Since its entry in Europe, Romania is seen as an example of economy mutation form strong socialism to an integrated liberalist model. Opening to international trade, liberalisation of private sectors, privatisation policies and innovation development todays enable Romania to achieve an impressive constant annual GDP growth of 5%. These factors make Romania to be expected as one of the most promising hub for future European investments.
In the line of its free market mutation, Romania has make strong reforms of its tax regime. The standard rate of corporation tax has been reduced to 16%. However, corporation tax is much lower for companies with less than ten employees and €100,000 annual turnover, for which corporation tax is just 3%.
What are the main kinds of company in Romania?
The two most popular forms of business entity in Romania are:
- Limited liability company (SRL)
- Joint stock company (SA)
Main features of an SRL
- Minimum share capital for an SRL of €50, provided the business has no more than fifty shareholder
- Must have between one and fifty shareholders
- Shareholders may be Romanians or foreign nationals
- Low administrative and reporting requirements
Part of its international new strategy and foreign investments, Romania has made very simpler, faster and cheaper incorporations of new entities and trading conditions.

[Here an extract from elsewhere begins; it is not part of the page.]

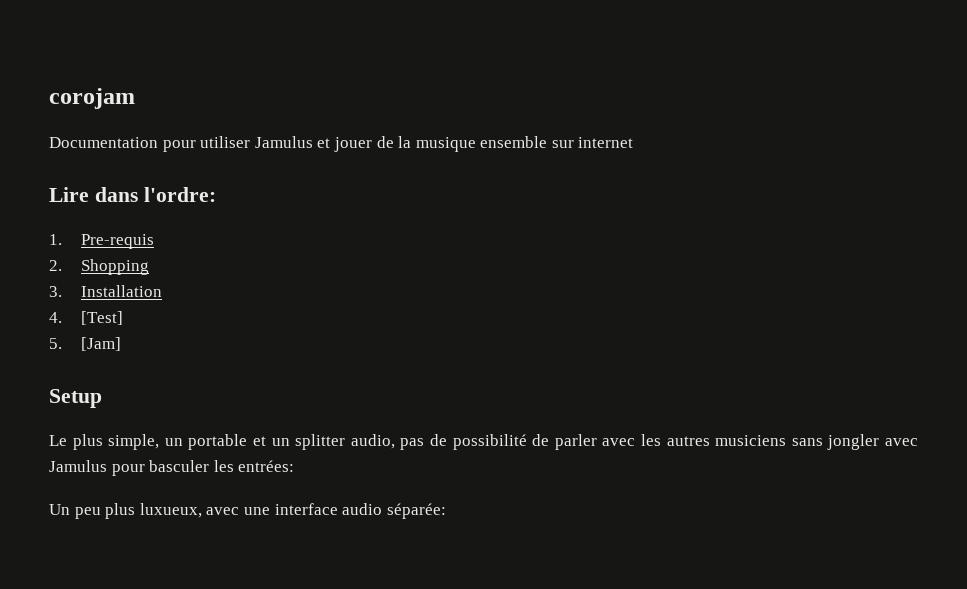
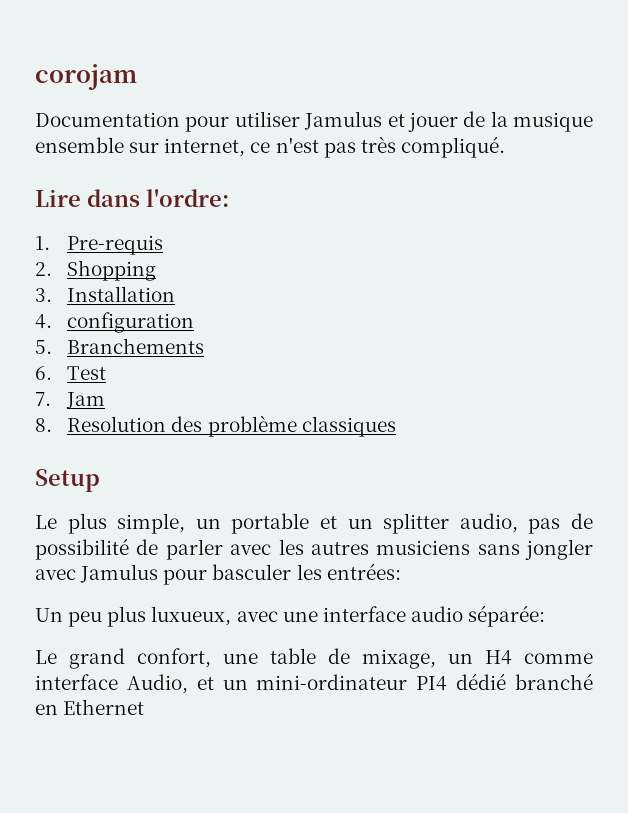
[578,137,634,148] internet -> [164,136,505,158] internet, ce n'est pas très compliqué.
[80,311,123,325] [Test] -> [67,312,195,333] configuration
[80,337,121,351] [Jam] -> [67,338,205,354] [35,366,107,380] [35,392,106,409] [35,415,396,437] Branchements // 6. Test // 7. Jam // 8. Resolution des problème classiques
(446, 511) none -> [35,648,593,669] [35,673,594,694] [35,699,145,715] // Le grand confort, une table de mixage, un H4 comme interface Audio, et un mini-ordinateur PI4 dédié branché en Ethernet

As well as reducing corporation tax to a flat rate of 16%, the government has eased regulatory requirements across the board, ranging from building permits to customs procedures and labour laws.
Enhanced by the steady growth of the country, Romania has kept an unemployment rate below 6%. But with a large, well-educated workforce and low average salaries, there should be little difficulty for foreign companies when it comes to recruitment.
Romania offers a wide range of financial incentives to foreign investors. These include tax breaks, cheap loans and free access to public utilities, with particular benefits for investors seeking to create employment in disadvantaged areas.
Companies are required to maintain accounting records in the Romanian language and in Romanian Lei. All companies are required to prepare and file annual financial statements at the end of the financial year which follows the calendar year. Companies that are not listed and do not exceed a certain turnover, assets and number of employees may produce simplified financial statements. Companies exceeding these limits must also have a mandatory audit of their accounts.